Title: All the Ever Afters
Author: Danielle Teller
Genre: Literary Fiction/Fantasy, Retelling
Page Count: 384
Published by: William Morrow
Date Published: March 5, 2018
You can find it here: Bookshop.org
Synopsis
Tales of the cruel childhood of Princess Cinderella are roiling rampant throughout the kingdom, jeopardizing the place of her stepmother, Agnes, and two stepsisters, Charlotte and Matilda. But is there truth to these stories? As Agnes and her daughters navigate court, she begins to write down the true story in her journal passages.
Born to poor peasants, Agnes is forced to leave home at ten years old to the punishing life of a laundress in the nearby Aviceford Manor. There, she is exposed to cruelty and very little kindness. But Agnes is smart. Through opportunities and heartbreaking twists of fate she gradually drifts her way from laundress to housemaid for the powerful Abess Elfida to the owner of a brewery and ultimately back to Aviceford Manor as its lady and stepmother to Ella.

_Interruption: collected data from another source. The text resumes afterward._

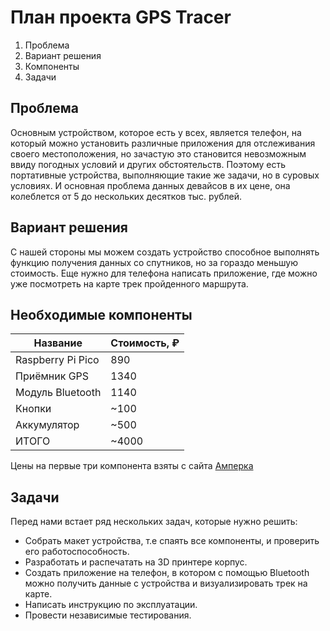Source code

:# План проекта GPS Tracer 

1. Проблема 
2. Вариант решения
3. Компоненты 
4. Задачи


## Проблема 

Основным устройством, которое есть у всех, является телефон, на который можно 
установить различные приложения для отслеживания своего местоположения, но зачастую это 
становится невозможным ввиду погодных условий и других обстоятельств. Поэтому есть 
портативные устройства, выполняющие такие же задачи, но в суровых условиях. И основная 
проблема данных девайсов в их цене, она колеблется от 5 до нескольких десятков тыс. 
рублей.

## Вариант решения

С нашей стороны мы можем создать устройство способное выполнять функцию получения
данных со спутников, но за гораздо меньшую стоимость. Еще нужно для телефона написать 
приложение, где можно уже посмотреть на карте трек пройденного маршрута.


## Необходимые компоненты

| Название          | Стоимость, ₽ |
|-------------------|--------------|
| Raspberry Pi Pico | 890          |
| Приёмник GPS      | 1340         |
| Модуль Bluetooth  | 1140         |
| Кнопки            | ~100         |
| Аккумулятор       | ~500         |
| ИТОГО             | ~4000        |

Цены на первые три компонента взяты с сайта [Амперка](https://amperka.ru/)

## Задачи

Перед нами встает ряд нескольких задач, которые нужно решить:
- Собрать макет устройства, т.е спаять все компоненты, и проверить его работоспособность.
- Разработать и распечатать на 3D принтере корпус.
- Создать приложение на телефон, в котором с помощью Bluetooth можно получить данные 
с устройства и визуализировать трек на карте.
- Написать инструкцию по эксплуатации.
- Провести независимые тестирования.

A familiar story, newly told, All the Ever Afters takes us along on the untold story of Cinderella’s stepmother, a look at the life of women with very few options, an examination on the misconception that beauty is equal to goodliness, and exposes the morally grey areas that reside within the classic “good vs evil” fairytale framework.
Overall Thoughts
All the Ever Afters was a great surprise – I wasn’t expecting such a meditative, loquacious experience, but Danielle Teller has an eloquent way with her words, rendering sentences to be descriptive snippets of poetry. At times the pacing maybe bordered at a little excessively sedative, but I found the overall reading to be quiet, moody, reflective work. This story is so much more than a retelling and those who enter into the novel hoping for a Cinderella retelling will likely be disappointed, as that is rather a small aspect of the overall content. Rather, All the Ever Afters is the journey of a woman who painstakingly climbs her way from poverty to ladyship one difficult step at a time. In an era where no choices existed for women, Teller really brings to life the heart wrenching, back-breaking journey of immense frustration and desperation, that was life for the common woman circa 1600.

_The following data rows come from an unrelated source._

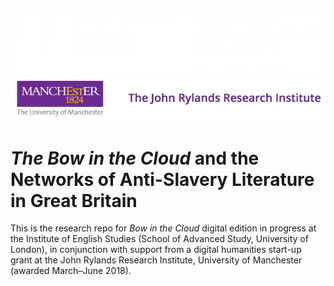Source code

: ![IES-logo](IESlogo.png)
![JRRI-logo](JRRI-logo.png)

# *The Bow in the Cloud* and the Networks of Anti-Slavery Literature in Great Britain 

This is the research repo for *Bow in the Cloud* digital edition in progress at the Institute of English Studies (School of Advanced Study, University of London), in conjunction with support from a digital humanities start-up grant at the John Rylands Research Institute, University of Manchester (awarded March–June 2018).
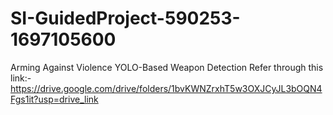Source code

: # SI-GuidedProject-590253-1697105600
Arming Against Violence YOLO-Based Weapon Detection
Refer through this link:-
https://drive.google.com/drive/folders/1bvKWNZrxhT5w3OXJCyJL3bOQN4Fgs1it?usp=drive_link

Until the last one hundred pages I was extremely impressed with this little novel, but there things took a turn. A languid journey, record-scratch pivoted when the classic story of Cinderella was suddenly, and quite awkwardly, superimposed into this retelling. For a story that was so deliberately building an alternative narrative to the classic tale, it didn’t fit when the ball and the prince and the glass slipper and the love of mice and… were all stuffed into the mix. As with Cinderella’s slipper … it didn’t fit. (Too lame?)
Overall, I enjoyed my time spent here along with Teller’s fantastic observations on the hollowness of beauty and the dismantling of its virtue in storytelling … but the ending was a little awkward and uneven.
“… the truth that men persuade themselves is that beautiful women possess virtue and good character, whereas no amount if virtue can make an ugly woman beautiful.”